Enugu, whose identity has long been tied to coal mining, could build an integrated energy economy around its coal reserves while taking advantage of expanding gas infrastructure. Niger State, home to some of the country’s largest hydroelectric assets, could deepen its role as a power-producing state. Northern states blessed with intense year-round sunshine could become centres of solar generation. Oil-producing states with abundant gas could develop embedded power plants to serve industries and households closer to where the fuel is produced.
Instead, progress has been uneven.
Some states have begun establishing electricity regulatory commissions and drafting market rules. Others are negotiating with private investors or developing mini-grid projects. But in many parts of the country, the legal reforms have yet to produce the visible improvements consumers expected.
That is because Nigeria’s electricity challenge extends well beyond generation.
Power experts have long argued that the country suffers from weaknesses across the entire value chain. Even where generation capacity exists, electricity often cannot be transmitted efficiently because of ageing infrastructure and limited grid capacity. Distribution networks in many areas remain poorly equipped to deliver available power to consumers, while inadequate metering and commercial losses continue to undermine investment.
In other words, generating more electricity is only part of the solution. Getting that electricity reliably into homes, hospitals, schools and factories is an equally difficult challenge.
That explains why the REA’s optimism about solar was accompanied by a note of caution.
Speaking during the Nigerian Oil and Gas Energy Week in Abuja, REA Managing Director Abba Abubakar Aliyu said solar deployment was accelerating rapidly and could account for about 50 per cent of Nigeria’s electricity generation mix by 2029 if current investment trends continue.
He also pointed to the emergence of local manufacturing, saying companies along the Lagos-Sagamu corridor are now producing solar photovoltaic panels for domestic use and export across West Africa, with about 3.7 gigawatts of additional manufacturing capacity under development.
But even as renewable energy gathers momentum, industry leaders insist Nigeria cannot afford to abandon gas.
Vincent Ozoude, Managing Director of Transafam Power Limited, argued that gas-fired plants remain indispensable because they provide the stable base load needed to complement intermittent renewable sources such as solar.
His point reflects a growing consensus within the energy industry: Nigeria’s future is unlikely to be built on a choice between gas and renewables. It will require both.
The country’s natural gas reserves remain among the largest in the world, while its solar potential is equally significant. Harnessing one without the other would leave gaps that neither technology can fully address on its own.

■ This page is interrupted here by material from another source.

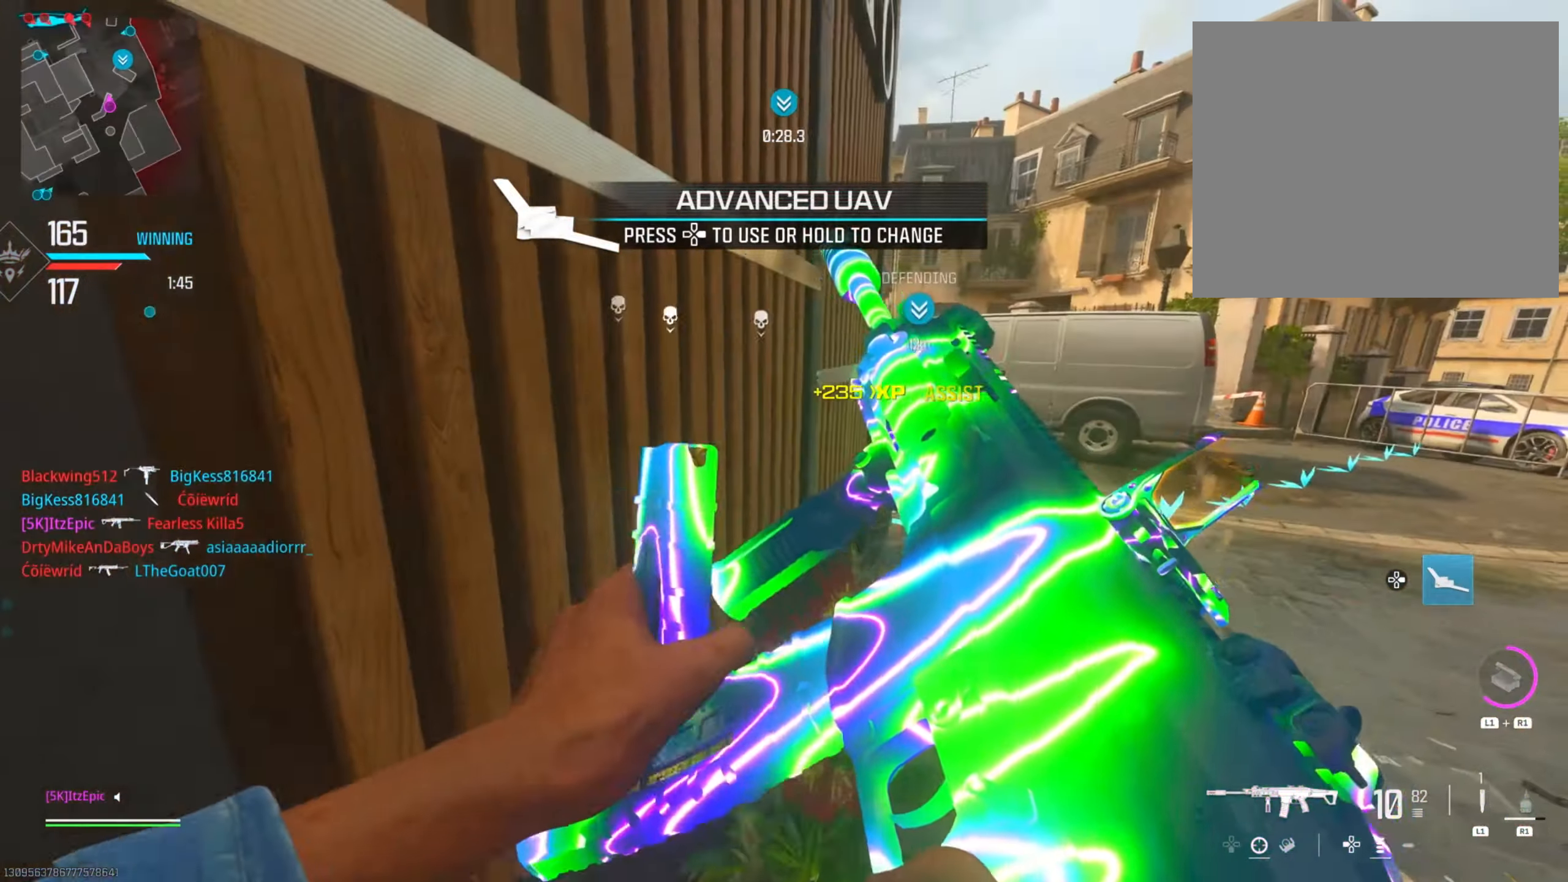
{"buttons": ["L2"], "left_stick": "right", "right_stick": "left", "events": [[250, "L2", "down"], [367, "right_stick", "left"]]}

Ultimately, however, neither abundant sunshine nor vast gas reserves will solve Nigeria’s electricity crisis without sustained political commitment.
The Electricity Act has already removed one of the biggest legal obstacles by empowering states to take greater responsibility for their own power sectors. Whether that opportunity translates into reliable electricity now depends less on legislation than on execution—on whether governments can attract investment, strengthen regulation, expand transmission infrastructure and deliver projects that move beyond announcements.
For ordinary Nigerians, the debate is not really about megawatts or energy mixes.
It is about whether businesses can remain open without diesel generators, whether hospitals can operate uninterrupted, whether students can study after sunset and whether electricity finally becomes a dependable public service rather than a daily gamble.
The resources have always been there.
The legal framework now exists.
The question Nigeria must answer is why reliable electricity remains so difficult to deliver.